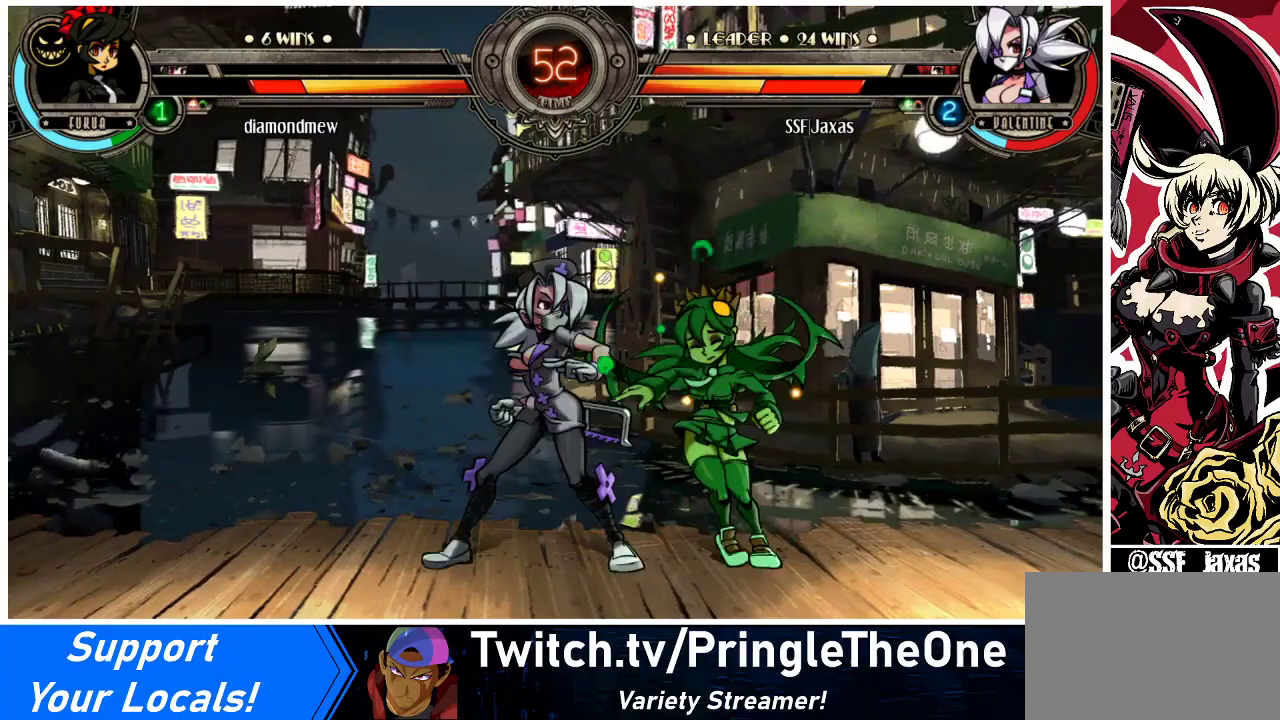
{"buttons": [], "events": [[33, "SQUARE", "down"], [33, "TRIANGLE", "up"], [100, "SQUARE", "up"], [267, "TRIANGLE", "down"], [400, "TRIANGLE", "up"]]}
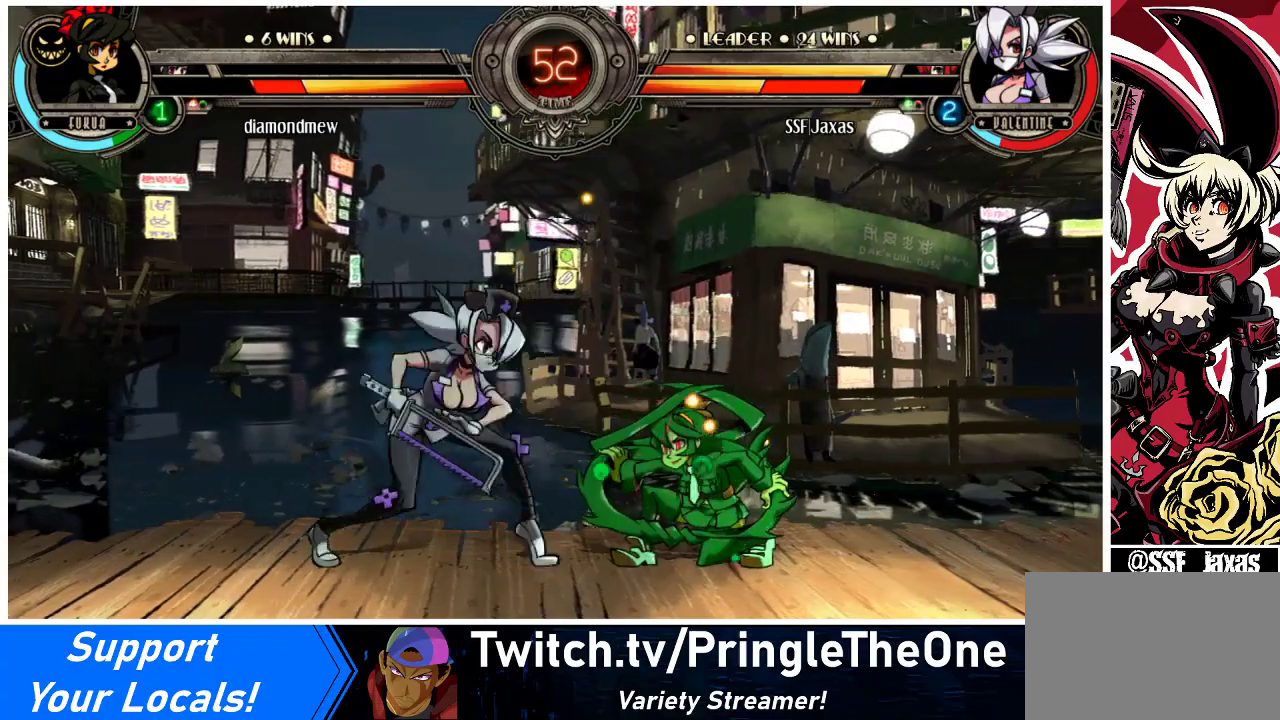
{"buttons": [], "events": []}
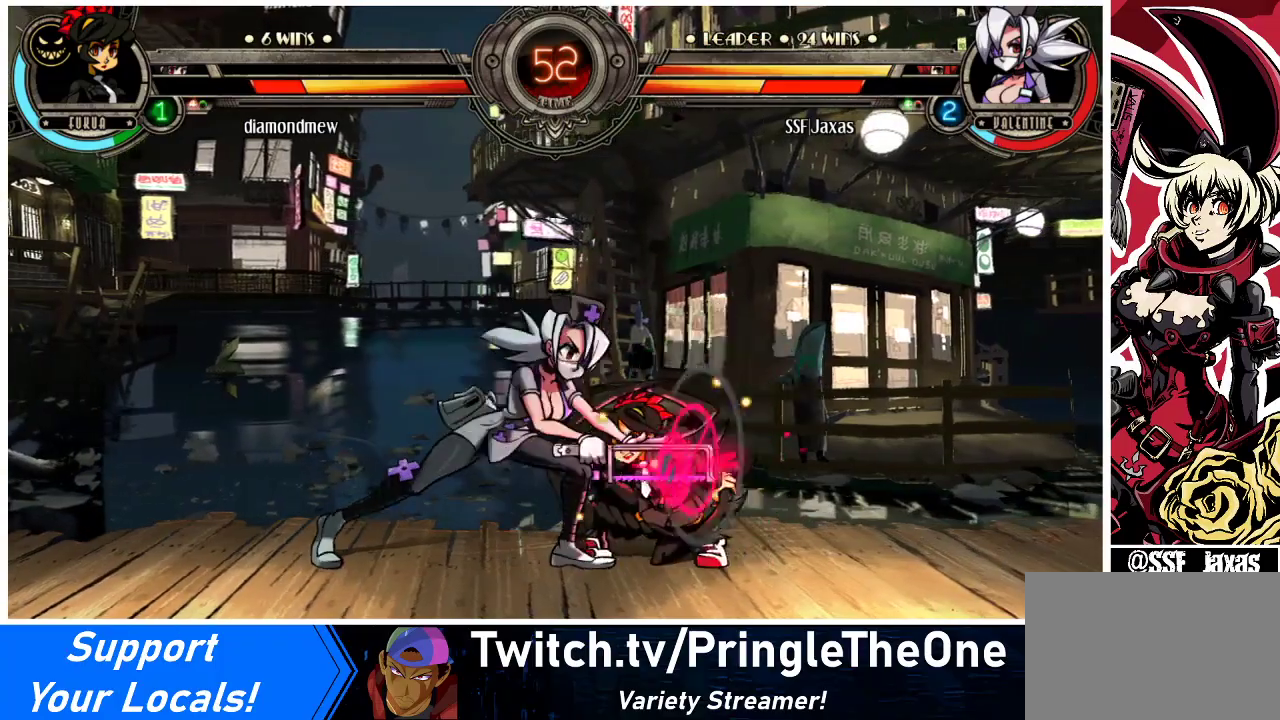
{"buttons": ["CROSS", "DPAD_DOWN"], "events": [[67, "DPAD_DOWN", "down"], [500, "CROSS", "down"]]}
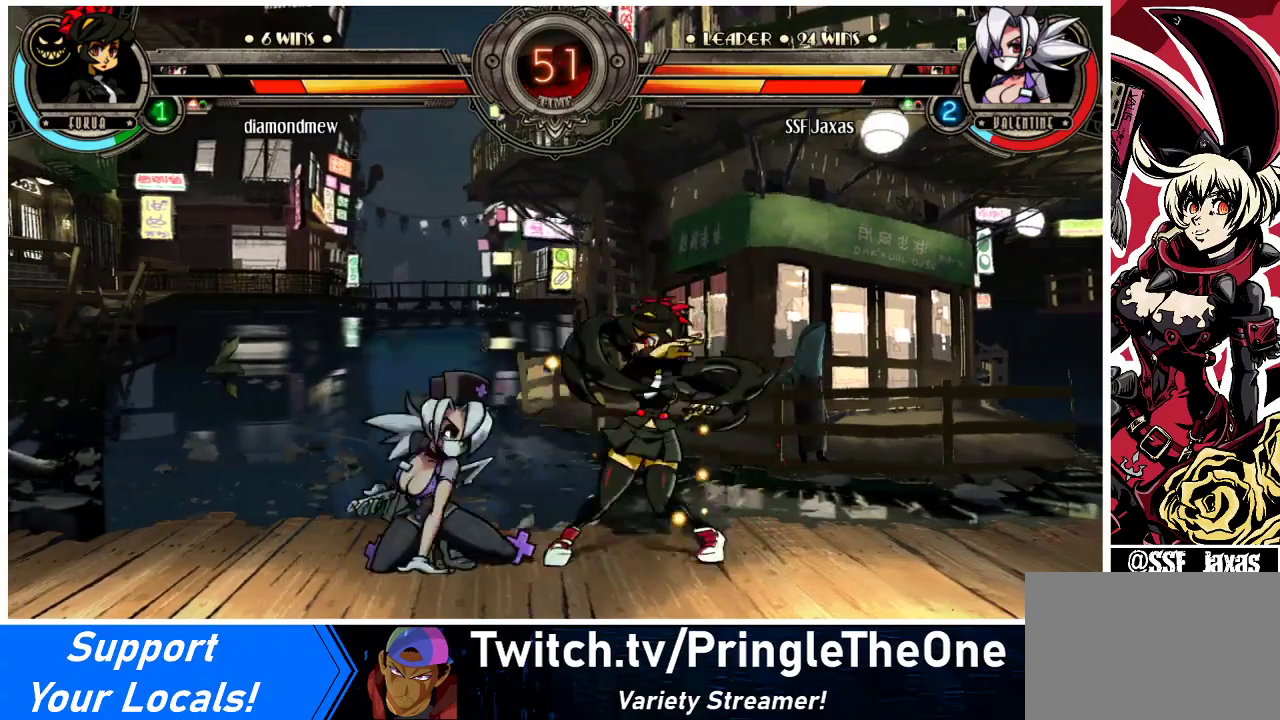
{"buttons": [], "events": [[100, "CROSS", "up"], [200, "CIRCLE", "down"], [333, "CIRCLE", "up"], [400, "DPAD_DOWN", "up"]]}
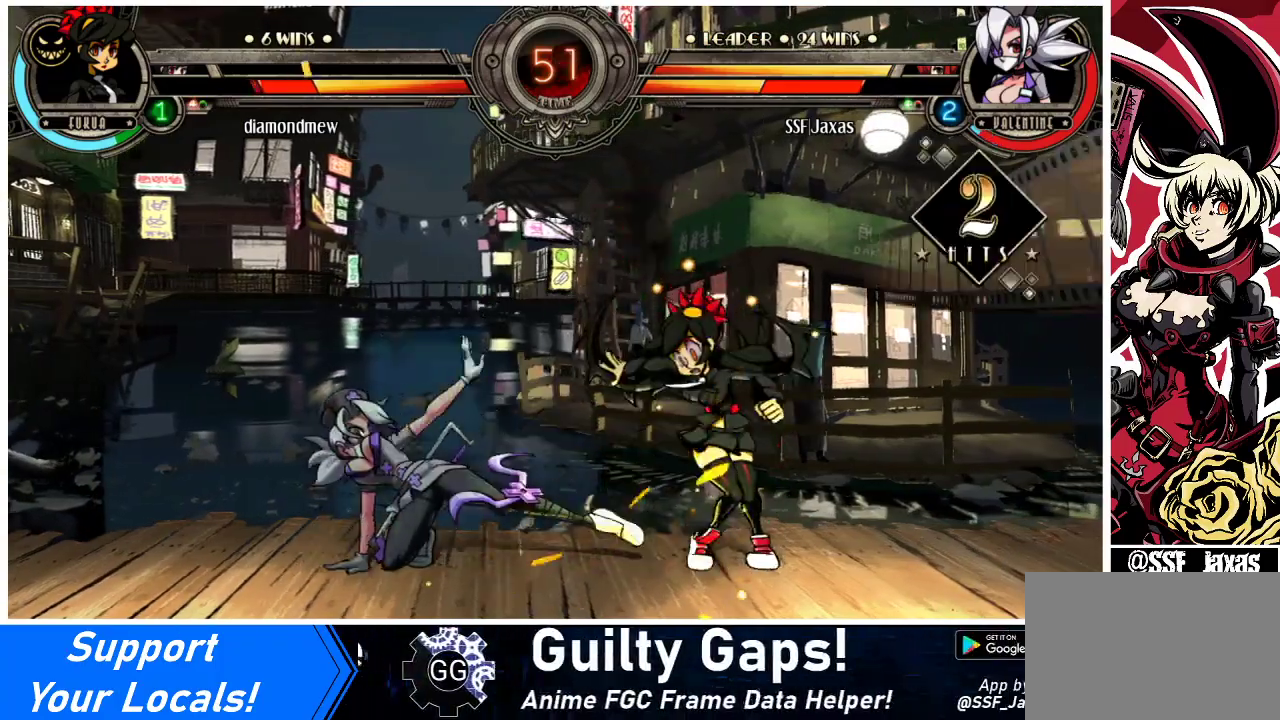
{"buttons": [], "events": [[267, "R2", "down"], [433, "R2", "up"]]}
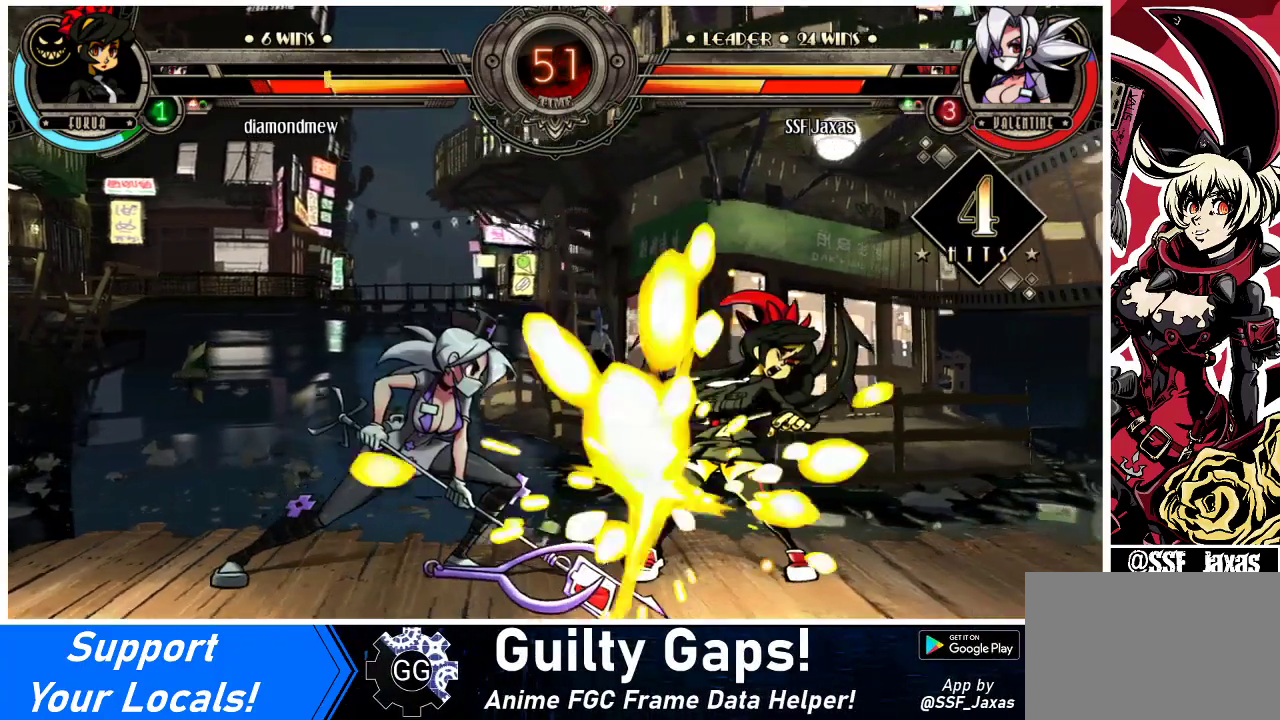
{"buttons": ["R2"], "events": [[100, "R2", "down"], [267, "R2", "up"], [467, "R2", "down"]]}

* _WORK TO BE COMPLETED_:
What you hand back should match the entries above exactly, except that no picture appears.

* _OUTPUT OF THE TASK_:
{"buttons": [], "events": [[33, "SQUARE", "down"], [33, "TRIANGLE", "up"], [100, "SQUARE", "up"], [267, "TRIANGLE", "down"], [400, "TRIANGLE", "up"]]}
{"buttons": [], "events": []}
{"buttons": ["CROSS", "DPAD_DOWN"], "events": [[67, "DPAD_DOWN", "down"], [500, "CROSS", "down"]]}
{"buttons": [], "events": [[100, "CROSS", "up"], [200, "CIRCLE", "down"], [333, "CIRCLE", "up"], [400, "DPAD_DOWN", "up"]]}
{"buttons": [], "events": [[267, "R2", "down"], [433, "R2", "up"]]}
{"buttons": ["R2"], "events": [[100, "R2", "down"], [267, "R2", "up"], [467, "R2", "down"]]}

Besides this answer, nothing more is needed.